We can no longer afford not to have some type of technical assistance available to our communities. It is essential for commmunity sustainability and entreprenureship development.
Frank Spillers
These comments are great. Just to clarify, we are not advocating adding federal employees or creating a new bureaucracy. We just want to help USDA/RD folks do a better job of serving their states. RD staff in some states really get out and help groups get new projects rolling. This should be the case in the places that need rural development the most.
USDA/RD should not act like bank loan officers. That’s not their mission and the good state RD offices don’t act that way.
The idea of funding the Rural Development Councils is great and should be pursued. But it will require new legislation and appropriations. President Obama can change the criteria for training, evaluation and hiring in USDA/RD immediately without any new legislation.

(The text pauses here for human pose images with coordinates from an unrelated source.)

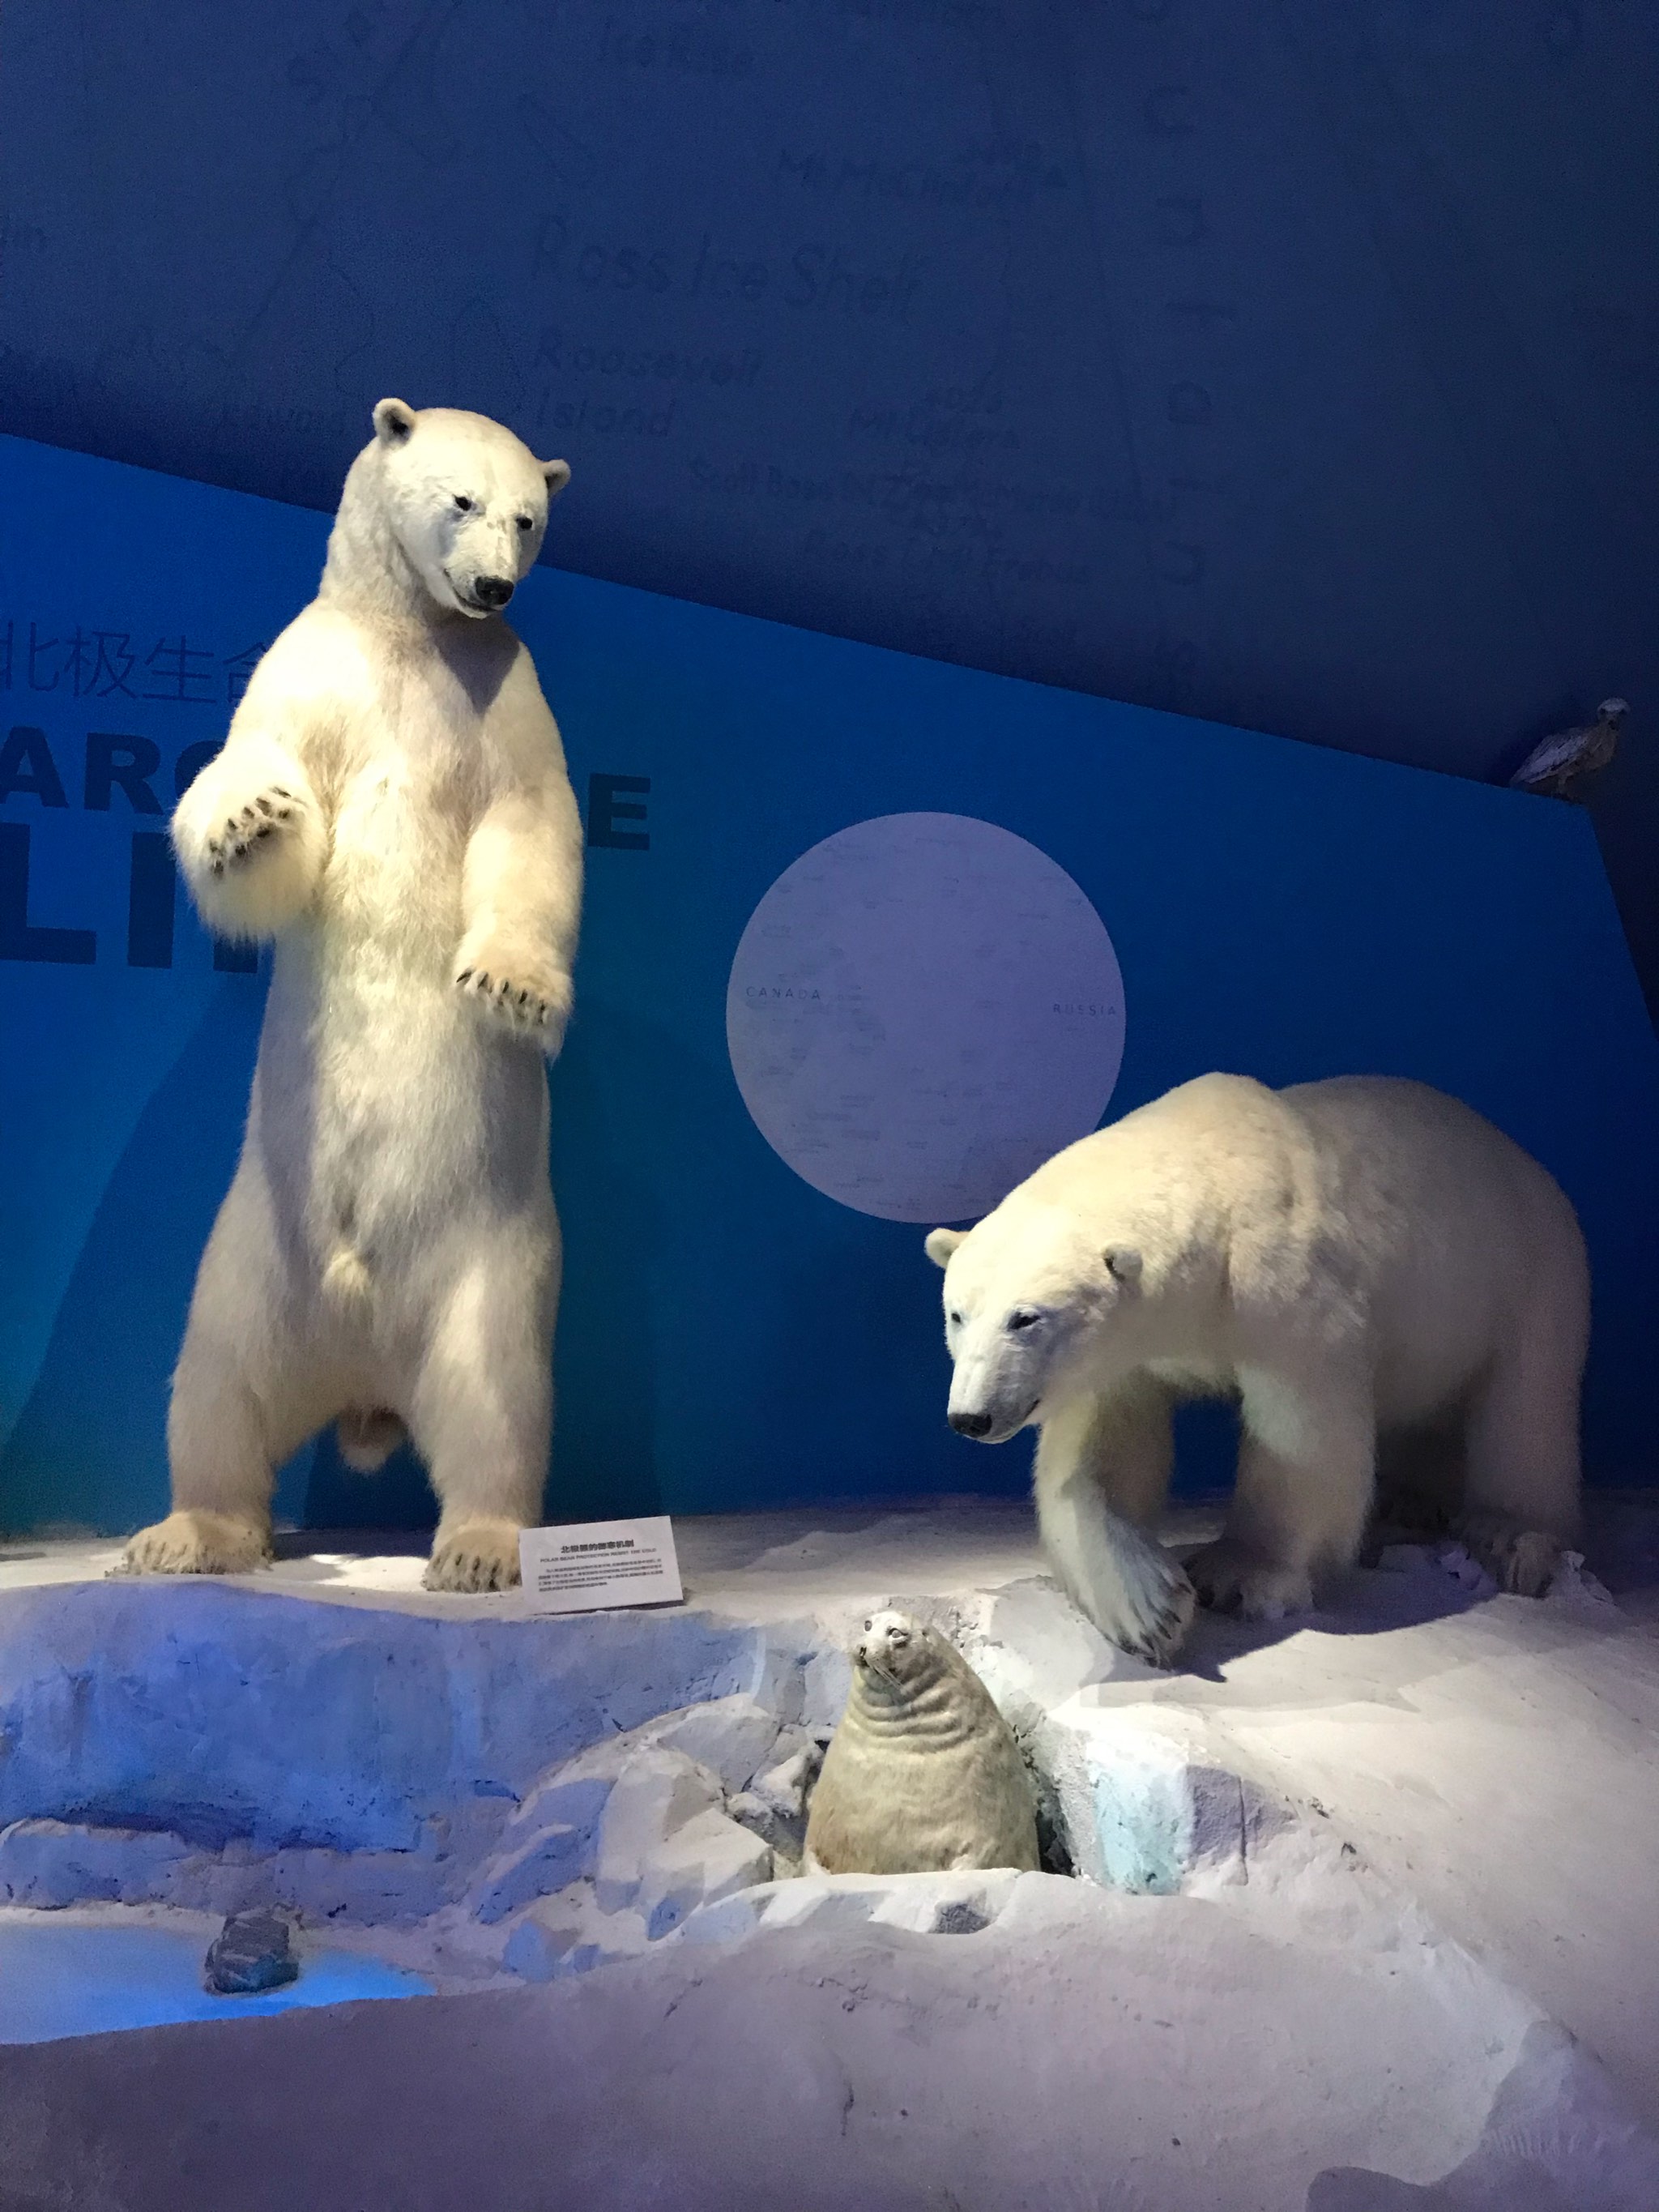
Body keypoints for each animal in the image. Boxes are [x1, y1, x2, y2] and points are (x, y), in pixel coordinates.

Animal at [123, 389, 579, 1583]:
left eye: (528, 518)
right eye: (460, 500)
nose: (492, 587)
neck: (414, 634)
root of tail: (364, 1375)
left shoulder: (505, 697)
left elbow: (527, 828)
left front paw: (509, 990)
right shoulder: (311, 668)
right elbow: (259, 780)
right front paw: (249, 815)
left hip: (490, 1264)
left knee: (496, 1400)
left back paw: (480, 1549)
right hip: (251, 1260)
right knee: (215, 1392)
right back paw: (188, 1533)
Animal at [928, 1070, 1593, 1663]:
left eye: (1026, 1318)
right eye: (958, 1314)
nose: (970, 1417)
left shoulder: (1285, 1287)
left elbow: (1304, 1439)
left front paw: (1237, 1575)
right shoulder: (1124, 1350)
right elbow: (1097, 1459)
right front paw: (1150, 1608)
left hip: (1528, 1273)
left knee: (1524, 1409)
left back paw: (1507, 1534)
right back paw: (1410, 1500)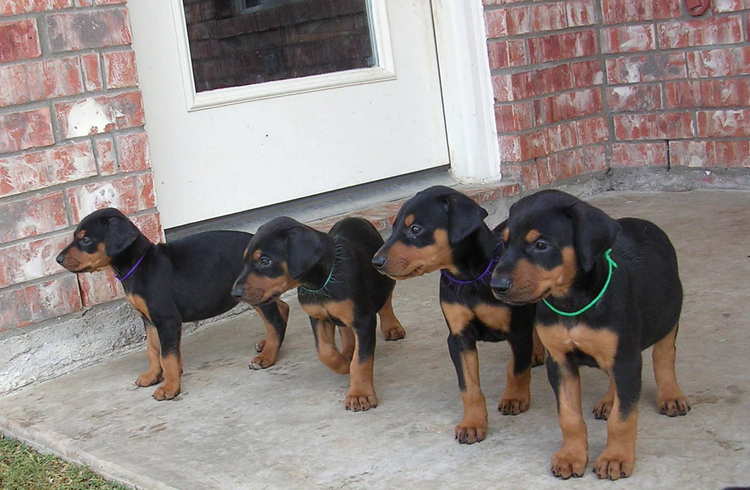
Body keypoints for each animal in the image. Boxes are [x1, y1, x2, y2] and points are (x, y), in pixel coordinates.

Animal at [55, 209, 290, 400]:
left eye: (85, 239)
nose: (58, 259)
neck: (139, 264)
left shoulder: (166, 319)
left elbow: (167, 356)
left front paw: (170, 387)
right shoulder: (149, 319)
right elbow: (153, 349)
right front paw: (152, 376)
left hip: (256, 293)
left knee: (275, 322)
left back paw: (267, 356)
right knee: (282, 309)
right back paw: (268, 344)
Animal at [234, 216, 408, 412]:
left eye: (265, 260)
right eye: (245, 261)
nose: (235, 293)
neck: (322, 282)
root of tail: (354, 217)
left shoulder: (363, 319)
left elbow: (361, 361)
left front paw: (359, 394)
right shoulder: (318, 317)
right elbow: (324, 351)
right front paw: (343, 364)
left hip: (382, 278)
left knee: (386, 301)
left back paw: (392, 327)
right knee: (345, 330)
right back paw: (347, 351)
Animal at [372, 185, 544, 444]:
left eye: (415, 229)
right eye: (393, 228)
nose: (376, 261)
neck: (469, 278)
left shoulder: (516, 330)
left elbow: (517, 368)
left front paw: (515, 397)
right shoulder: (459, 336)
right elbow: (469, 387)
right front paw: (472, 424)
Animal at [490, 189, 692, 480]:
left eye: (541, 244)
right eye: (504, 244)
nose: (496, 286)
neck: (572, 303)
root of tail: (645, 223)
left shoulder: (626, 358)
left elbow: (623, 418)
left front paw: (615, 458)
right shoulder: (559, 361)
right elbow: (569, 416)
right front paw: (571, 456)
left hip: (668, 314)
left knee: (664, 356)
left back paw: (671, 395)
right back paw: (609, 400)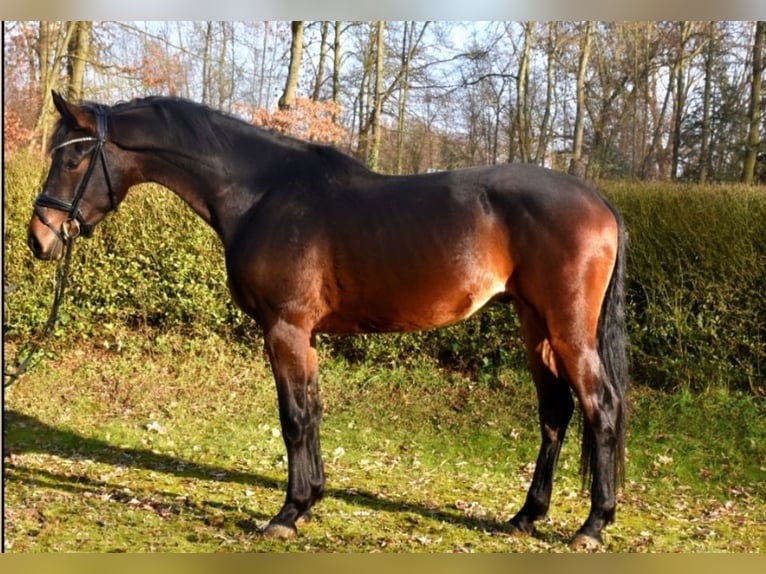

Mr. Kittley is right that many community organizers don’t know beans about production agriculture. Fortunately, there are many non-governmental organizations that know both organizing/facilitation and production agriculture. These are the sorts of organizations which could provide training and evaluation to help USDA/RD move forward.
Neither Zimbabwe or Ukraine are fortunate enough to have programs such as the USDA’s Value-Added Producer Grant program which helps farmers create and own marketing and processing businesses. Just focusing on production is not enough to make farms sustainable. Farmers must join together to own the marketing and processing system.
I’ve witnessed first-hand the problems of both Zimbabwe and Ukraine as I helped farmers develop new processing and marketing businesses. Stagnant bureaucracies mostly stand in the way of such ventures in those countries.
The new Administration has a chance to shake up the stagnant bureaucracies in some of our states. Let’s work together to facilitate sustainable rural development in every state.
As an adult dying to become a farmer, I did not experience my State’s rural dev. entity helping me whatsoever. No reply from an initial contact. I recommend giving grants to people that have their farm plan, and let them plant.